Na Grécia Antiga, os filósofos afirmavam que a educação deveria ser para todos, mas isso não tem acontecido na prática, já que os índices de alunos surdos matriculados em escolas, principalmente públicas, vem decaindo ao longo do tempo. As escolas tem o papel de promover um cidadão com pensamento mais crítico, capacidade de debater e profissionais de excelência, mas se isso não tem sido oferecido a minoria, cria-se uma sociedade intelectualmente desigual, dificultando a entrada de surdos no ensino superior e consequentemente no mercado de trabalho.

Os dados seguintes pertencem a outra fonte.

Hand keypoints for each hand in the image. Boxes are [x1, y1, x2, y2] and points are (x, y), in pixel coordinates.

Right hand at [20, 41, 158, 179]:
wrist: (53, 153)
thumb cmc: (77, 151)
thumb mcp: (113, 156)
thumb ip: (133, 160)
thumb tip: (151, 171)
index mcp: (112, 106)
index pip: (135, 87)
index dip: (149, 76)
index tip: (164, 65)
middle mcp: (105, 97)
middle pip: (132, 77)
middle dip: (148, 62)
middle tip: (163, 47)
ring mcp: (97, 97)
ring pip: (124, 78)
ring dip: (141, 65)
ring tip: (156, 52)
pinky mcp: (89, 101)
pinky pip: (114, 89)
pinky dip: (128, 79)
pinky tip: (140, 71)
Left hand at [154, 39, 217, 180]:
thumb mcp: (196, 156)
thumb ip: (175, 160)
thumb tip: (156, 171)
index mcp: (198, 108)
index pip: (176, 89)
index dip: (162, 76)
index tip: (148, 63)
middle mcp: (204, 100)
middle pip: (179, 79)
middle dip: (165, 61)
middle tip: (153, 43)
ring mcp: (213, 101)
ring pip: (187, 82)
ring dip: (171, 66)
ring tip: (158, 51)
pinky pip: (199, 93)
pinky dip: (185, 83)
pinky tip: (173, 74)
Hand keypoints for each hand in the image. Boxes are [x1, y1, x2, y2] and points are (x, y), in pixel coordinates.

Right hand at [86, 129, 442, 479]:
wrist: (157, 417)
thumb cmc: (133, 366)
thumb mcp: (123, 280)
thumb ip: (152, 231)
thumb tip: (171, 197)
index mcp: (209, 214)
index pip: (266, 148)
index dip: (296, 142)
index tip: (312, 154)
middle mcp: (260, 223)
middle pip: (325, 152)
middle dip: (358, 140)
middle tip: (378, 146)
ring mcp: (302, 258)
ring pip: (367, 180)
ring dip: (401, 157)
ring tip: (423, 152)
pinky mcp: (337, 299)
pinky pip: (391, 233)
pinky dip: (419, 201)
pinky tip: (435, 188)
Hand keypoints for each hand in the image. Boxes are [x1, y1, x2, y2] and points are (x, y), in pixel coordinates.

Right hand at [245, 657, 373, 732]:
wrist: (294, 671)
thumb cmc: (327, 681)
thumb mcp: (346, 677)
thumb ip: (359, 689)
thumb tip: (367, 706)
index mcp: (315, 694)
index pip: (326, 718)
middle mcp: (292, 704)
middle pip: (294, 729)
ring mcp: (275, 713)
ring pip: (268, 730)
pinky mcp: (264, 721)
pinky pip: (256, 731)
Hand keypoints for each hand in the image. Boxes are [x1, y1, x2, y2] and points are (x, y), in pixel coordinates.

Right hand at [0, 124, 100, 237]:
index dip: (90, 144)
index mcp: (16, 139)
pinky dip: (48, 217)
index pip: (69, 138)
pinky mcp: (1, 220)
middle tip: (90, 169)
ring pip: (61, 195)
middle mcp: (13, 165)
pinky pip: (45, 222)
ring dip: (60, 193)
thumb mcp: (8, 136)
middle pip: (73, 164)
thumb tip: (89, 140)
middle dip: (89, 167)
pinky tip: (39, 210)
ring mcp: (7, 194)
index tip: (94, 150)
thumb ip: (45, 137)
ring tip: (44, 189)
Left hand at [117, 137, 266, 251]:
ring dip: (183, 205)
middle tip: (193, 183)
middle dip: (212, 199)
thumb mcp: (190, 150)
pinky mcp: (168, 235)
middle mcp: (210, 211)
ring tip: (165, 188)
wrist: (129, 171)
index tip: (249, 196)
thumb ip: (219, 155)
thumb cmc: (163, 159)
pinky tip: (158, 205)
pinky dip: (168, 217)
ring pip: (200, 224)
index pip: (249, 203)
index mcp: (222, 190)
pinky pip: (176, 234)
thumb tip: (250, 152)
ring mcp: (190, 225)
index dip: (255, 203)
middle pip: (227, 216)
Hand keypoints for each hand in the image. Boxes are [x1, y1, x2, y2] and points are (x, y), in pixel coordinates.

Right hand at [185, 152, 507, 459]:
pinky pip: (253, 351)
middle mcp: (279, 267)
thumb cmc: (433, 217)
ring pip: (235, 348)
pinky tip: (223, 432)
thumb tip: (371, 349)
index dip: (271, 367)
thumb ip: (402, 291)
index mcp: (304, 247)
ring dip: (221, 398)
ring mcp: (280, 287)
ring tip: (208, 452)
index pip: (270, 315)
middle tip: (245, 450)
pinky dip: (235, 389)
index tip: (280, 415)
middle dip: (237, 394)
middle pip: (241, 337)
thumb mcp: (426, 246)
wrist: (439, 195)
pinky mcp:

A falta de infraestrutura nas redes de ensino e de profissionais qualificados para atender às necessidades desses alunos, tem causado um efeito negativo e prejudicial para aqueles que, por direito, devem ter acesso a educação básica. A escassez ou até mesmo a falta de materiais específicos podem trazer consequências irreversíveis se não tratadas o quanto antes.
Assim sendo, para reverter a realidade atual, o Ministério da Educação pode implementar nas escolas já na educação de base programas de inclusão social, professores formados em Língua de Sinais (Libras) e materiais específicos para a formação de estudantes surdos. A conscientização através da inclusão de pessoas surdas nas escolas desde cedo, gera profissionais mais cientes e inclusos, e um futuro mais igual e com mais oportunidades para todos.